Source material ::
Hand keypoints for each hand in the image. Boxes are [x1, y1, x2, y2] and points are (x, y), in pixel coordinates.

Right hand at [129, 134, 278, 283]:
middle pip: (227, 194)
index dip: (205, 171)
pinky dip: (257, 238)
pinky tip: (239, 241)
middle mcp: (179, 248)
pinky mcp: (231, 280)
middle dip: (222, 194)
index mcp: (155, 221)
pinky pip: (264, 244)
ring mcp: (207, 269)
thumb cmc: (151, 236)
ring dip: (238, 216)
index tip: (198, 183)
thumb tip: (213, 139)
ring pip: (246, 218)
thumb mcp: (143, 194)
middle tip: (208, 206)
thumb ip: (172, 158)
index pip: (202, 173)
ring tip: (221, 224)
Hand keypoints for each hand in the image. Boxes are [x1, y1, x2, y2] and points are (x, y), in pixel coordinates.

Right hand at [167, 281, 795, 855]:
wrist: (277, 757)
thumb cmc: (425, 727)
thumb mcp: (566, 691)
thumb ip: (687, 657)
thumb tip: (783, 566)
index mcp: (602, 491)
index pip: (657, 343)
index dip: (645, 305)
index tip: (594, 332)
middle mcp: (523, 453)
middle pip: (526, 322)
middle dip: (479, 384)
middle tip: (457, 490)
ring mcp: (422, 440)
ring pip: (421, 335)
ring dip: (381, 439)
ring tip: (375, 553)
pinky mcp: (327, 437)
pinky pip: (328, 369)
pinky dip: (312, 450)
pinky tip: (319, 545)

==

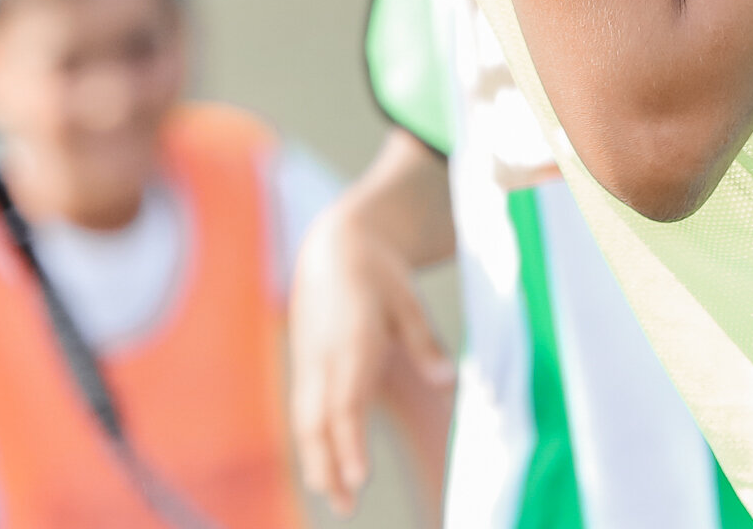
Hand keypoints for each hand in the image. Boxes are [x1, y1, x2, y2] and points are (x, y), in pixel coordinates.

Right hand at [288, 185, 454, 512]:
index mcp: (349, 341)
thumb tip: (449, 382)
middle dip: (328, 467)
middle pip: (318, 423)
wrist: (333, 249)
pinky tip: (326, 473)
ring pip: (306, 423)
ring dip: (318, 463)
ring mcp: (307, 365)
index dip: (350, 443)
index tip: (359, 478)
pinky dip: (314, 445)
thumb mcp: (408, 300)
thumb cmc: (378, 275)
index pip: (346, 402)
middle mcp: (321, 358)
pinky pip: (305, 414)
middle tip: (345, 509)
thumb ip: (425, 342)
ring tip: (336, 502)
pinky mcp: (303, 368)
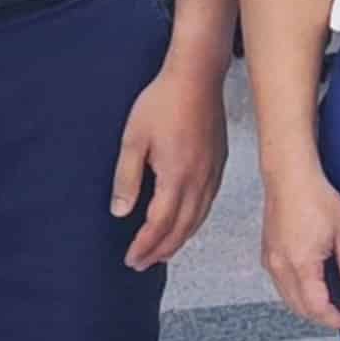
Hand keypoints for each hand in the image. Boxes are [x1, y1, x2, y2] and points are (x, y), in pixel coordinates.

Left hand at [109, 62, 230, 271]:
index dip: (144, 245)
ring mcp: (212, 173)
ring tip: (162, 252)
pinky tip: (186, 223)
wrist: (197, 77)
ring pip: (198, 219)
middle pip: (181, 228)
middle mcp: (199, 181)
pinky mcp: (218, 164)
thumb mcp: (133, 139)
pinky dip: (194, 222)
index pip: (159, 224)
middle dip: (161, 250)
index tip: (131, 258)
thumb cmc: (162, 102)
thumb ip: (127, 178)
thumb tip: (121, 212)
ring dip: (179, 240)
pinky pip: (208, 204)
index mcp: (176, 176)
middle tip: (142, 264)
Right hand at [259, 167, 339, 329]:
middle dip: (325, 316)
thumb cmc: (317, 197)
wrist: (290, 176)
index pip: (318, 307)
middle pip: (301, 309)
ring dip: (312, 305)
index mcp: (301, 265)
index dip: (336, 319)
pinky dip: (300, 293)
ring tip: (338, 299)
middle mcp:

Work request :: Your answer should be the exact lines above from the one with "index pip: (657, 343)" through the one with "pinky tip: (319, 545)", both included, and nothing besides.

Task result ::
index pip: (657, 343)
index dip: (645, 305)
index tip: (594, 332)
middle mcp: (523, 453)
middle pip: (526, 322)
middle dip: (479, 384)
middle tip: (457, 490)
ring mcp: (422, 440)
ring pip: (421, 335)
ring dip: (381, 439)
ring tip: (375, 553)
pinky mcp: (327, 437)
pinky pip: (328, 369)
pinky dip: (312, 450)
pinky tip: (319, 545)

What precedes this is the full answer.